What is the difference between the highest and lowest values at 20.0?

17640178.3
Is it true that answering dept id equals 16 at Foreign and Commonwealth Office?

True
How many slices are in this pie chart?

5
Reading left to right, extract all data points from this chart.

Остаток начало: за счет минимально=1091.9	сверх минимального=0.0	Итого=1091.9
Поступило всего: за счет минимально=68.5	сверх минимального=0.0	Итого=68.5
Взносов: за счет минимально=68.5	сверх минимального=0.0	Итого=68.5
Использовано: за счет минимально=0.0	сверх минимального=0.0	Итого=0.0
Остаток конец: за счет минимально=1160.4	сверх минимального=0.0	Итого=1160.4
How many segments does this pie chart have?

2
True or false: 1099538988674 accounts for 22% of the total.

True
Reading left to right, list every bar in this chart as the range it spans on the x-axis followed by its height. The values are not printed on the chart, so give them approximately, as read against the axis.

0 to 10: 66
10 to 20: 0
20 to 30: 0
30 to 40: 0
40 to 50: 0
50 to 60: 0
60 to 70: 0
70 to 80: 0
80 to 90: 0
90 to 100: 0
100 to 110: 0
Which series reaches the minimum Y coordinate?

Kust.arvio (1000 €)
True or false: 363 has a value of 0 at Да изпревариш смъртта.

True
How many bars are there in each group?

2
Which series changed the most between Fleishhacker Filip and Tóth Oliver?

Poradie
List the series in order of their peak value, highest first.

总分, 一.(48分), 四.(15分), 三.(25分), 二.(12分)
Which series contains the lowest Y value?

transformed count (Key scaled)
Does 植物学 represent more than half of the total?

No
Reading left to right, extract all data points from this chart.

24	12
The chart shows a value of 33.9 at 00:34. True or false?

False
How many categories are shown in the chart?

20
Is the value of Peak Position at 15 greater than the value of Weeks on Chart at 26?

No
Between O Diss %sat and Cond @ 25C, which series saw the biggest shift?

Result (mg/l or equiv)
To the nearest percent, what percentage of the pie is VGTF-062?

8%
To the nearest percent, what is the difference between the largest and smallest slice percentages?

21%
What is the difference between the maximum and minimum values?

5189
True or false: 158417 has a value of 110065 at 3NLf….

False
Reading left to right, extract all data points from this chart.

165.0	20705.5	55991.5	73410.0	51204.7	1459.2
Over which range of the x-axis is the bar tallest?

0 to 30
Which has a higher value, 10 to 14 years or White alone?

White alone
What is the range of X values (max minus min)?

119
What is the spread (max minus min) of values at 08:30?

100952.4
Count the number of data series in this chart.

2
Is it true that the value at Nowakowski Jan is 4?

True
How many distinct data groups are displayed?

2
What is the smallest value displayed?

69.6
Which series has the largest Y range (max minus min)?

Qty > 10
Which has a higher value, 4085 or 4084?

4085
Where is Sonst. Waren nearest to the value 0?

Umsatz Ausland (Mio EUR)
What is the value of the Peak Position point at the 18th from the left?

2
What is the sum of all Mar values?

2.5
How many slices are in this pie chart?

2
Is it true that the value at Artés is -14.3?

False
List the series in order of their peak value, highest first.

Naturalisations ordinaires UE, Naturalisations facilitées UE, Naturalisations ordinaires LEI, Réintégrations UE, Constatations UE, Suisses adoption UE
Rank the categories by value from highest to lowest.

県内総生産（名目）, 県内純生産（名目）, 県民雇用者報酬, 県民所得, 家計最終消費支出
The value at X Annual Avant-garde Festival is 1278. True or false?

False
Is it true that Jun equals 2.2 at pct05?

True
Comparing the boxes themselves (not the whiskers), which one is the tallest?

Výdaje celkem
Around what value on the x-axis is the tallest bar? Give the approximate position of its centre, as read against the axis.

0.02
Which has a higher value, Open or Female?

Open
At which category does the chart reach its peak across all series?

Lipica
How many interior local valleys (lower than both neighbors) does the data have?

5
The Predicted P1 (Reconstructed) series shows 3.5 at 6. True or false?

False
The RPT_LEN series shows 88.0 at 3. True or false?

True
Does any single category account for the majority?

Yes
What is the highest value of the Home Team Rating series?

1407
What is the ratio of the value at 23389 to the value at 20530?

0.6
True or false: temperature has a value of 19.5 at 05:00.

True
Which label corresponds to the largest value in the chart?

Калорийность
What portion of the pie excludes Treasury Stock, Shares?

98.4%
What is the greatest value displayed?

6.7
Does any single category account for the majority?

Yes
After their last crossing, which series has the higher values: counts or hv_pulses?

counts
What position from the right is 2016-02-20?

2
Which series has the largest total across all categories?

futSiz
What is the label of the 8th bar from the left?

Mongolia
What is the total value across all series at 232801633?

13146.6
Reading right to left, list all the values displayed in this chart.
────────────────────────────────────────
* WHAT IS REQUIRED *
Copy every item above verbatim, character for character, keeping the original line order and line breaks.

* OUTPUT *
What is the difference between the highest and lowest values at 20.0?

17640178.3
Is it true that answering dept id equals 16 at Foreign and Commonwealth Office?

True
How many slices are in this pie chart?

5
Reading left to right, extract all data points from this chart.

Остаток начало: за счет минимально=1091.9	сверх минимального=0.0	Итого=1091.9
Поступило всего: за счет минимально=68.5	сверх минимального=0.0	Итого=68.5
Взносов: за счет минимально=68.5	сверх минимального=0.0	Итого=68.5
Использовано: за счет минимально=0.0	сверх минимального=0.0	Итого=0.0
Остаток конец: за счет минимально=1160.4	сверх минимального=0.0	Итого=1160.4
How many segments does this pie chart have?

2
True or false: 1099538988674 accounts for 22% of the total.

True
Reading left to right, list every bar in this chart as the range it spans on the x-axis followed by its height. The values are not printed on the chart, so give them approximately, as read against the axis.

0 to 10: 66
10 to 20: 0
20 to 30: 0
30 to 40: 0
40 to 50: 0
50 to 60: 0
60 to 70: 0
70 to 80: 0
80 to 90: 0
90 to 100: 0
100 to 110: 0
Which series reaches the minimum Y coordinate?

Kust.arvio (1000 €)
True or false: 363 has a value of 0 at Да изпревариш смъртта.

True
How many bars are there in each group?

2
Which series changed the most between Fleishhacker Filip and Tóth Oliver?

Poradie
List the series in order of their peak value, highest first.

总分, 一.(48分), 四.(15分), 三.(25分), 二.(12分)
Which series contains the lowest Y value?

transformed count (Key scaled)
Does 植物学 represent more than half of the total?

No
Reading left to right, extract all data points from this chart.

24	12
The chart shows a value of 33.9 at 00:34. True or false?

False
How many categories are shown in the chart?

20
Is the value of Peak Position at 15 greater than the value of Weeks on Chart at 26?

No
Between O Diss %sat and Cond @ 25C, which series saw the biggest shift?

Result (mg/l or equiv)
To the nearest percent, what percentage of the pie is VGTF-062?

8%
To the nearest percent, what is the difference between the largest and smallest slice percentages?

21%
What is the difference between the maximum and minimum values?

5189
True or false: 158417 has a value of 110065 at 3NLf….

False
Reading left to right, extract all data points from this chart.

165.0	20705.5	55991.5	73410.0	51204.7	1459.2
Over which range of the x-axis is the bar tallest?

0 to 30
Which has a higher value, 10 to 14 years or White alone?

White alone
What is the range of X values (max minus min)?

119
What is the spread (max minus min) of values at 08:30?

100952.4
Count the number of data series in this chart.

2
Is it true that the value at Nowakowski Jan is 4?

True
How many distinct data groups are displayed?

2
What is the smallest value displayed?

69.6
Which series has the largest Y range (max minus min)?

Qty > 10
Which has a higher value, 4085 or 4084?

4085
Where is Sonst. Waren nearest to the value 0?

Umsatz Ausland (Mio EUR)
What is the value of the Peak Position point at the 18th from the left?

2
What is the sum of all Mar values?

2.5
How many slices are in this pie chart?

2
Is it true that the value at Artés is -14.3?

False
List the series in order of their peak value, highest first.

Naturalisations ordinaires UE, Naturalisations facilitées UE, Naturalisations ordinaires LEI, Réintégrations UE, Constatations UE, Suisses adoption UE
Rank the categories by value from highest to lowest.

県内総生産（名目）, 県内純生産（名目）, 県民雇用者報酬, 県民所得, 家計最終消費支出
The value at X Annual Avant-garde Festival is 1278. True or false?

False
Is it true that Jun equals 2.2 at pct05?

True
Comparing the boxes themselves (not the whiskers), which one is the tallest?

Výdaje celkem
Around what value on the x-axis is the tallest bar? Give the approximate position of its centre, as read against the axis.

0.02
Which has a higher value, Open or Female?

Open
At which category does the chart reach its peak across all series?

Lipica
How many interior local valleys (lower than both neighbors) does the data have?

5
The Predicted P1 (Reconstructed) series shows 3.5 at 6. True or false?

False
The RPT_LEN series shows 88.0 at 3. True or false?

True
Does any single category account for the majority?

Yes
What is the highest value of the Home Team Rating series?

1407
What is the ratio of the value at 23389 to the value at 20530?

0.6
True or false: temperature has a value of 19.5 at 05:00.

True
Which label corresponds to the largest value in the chart?

Калорийность
What portion of the pie excludes Treasury Stock, Shares?

98.4%
What is the greatest value displayed?

6.7
Does any single category account for the majority?

Yes
After their last crossing, which series has the higher values: counts or hv_pulses?

counts
What position from the right is 2016-02-20?

2
Which series has the largest total across all categories?

futSiz
What is the label of the 8th bar from the left?

Mongolia
What is the total value across all series at 232801633?

13146.6
Reading right to left, list all the values displayed in this chart.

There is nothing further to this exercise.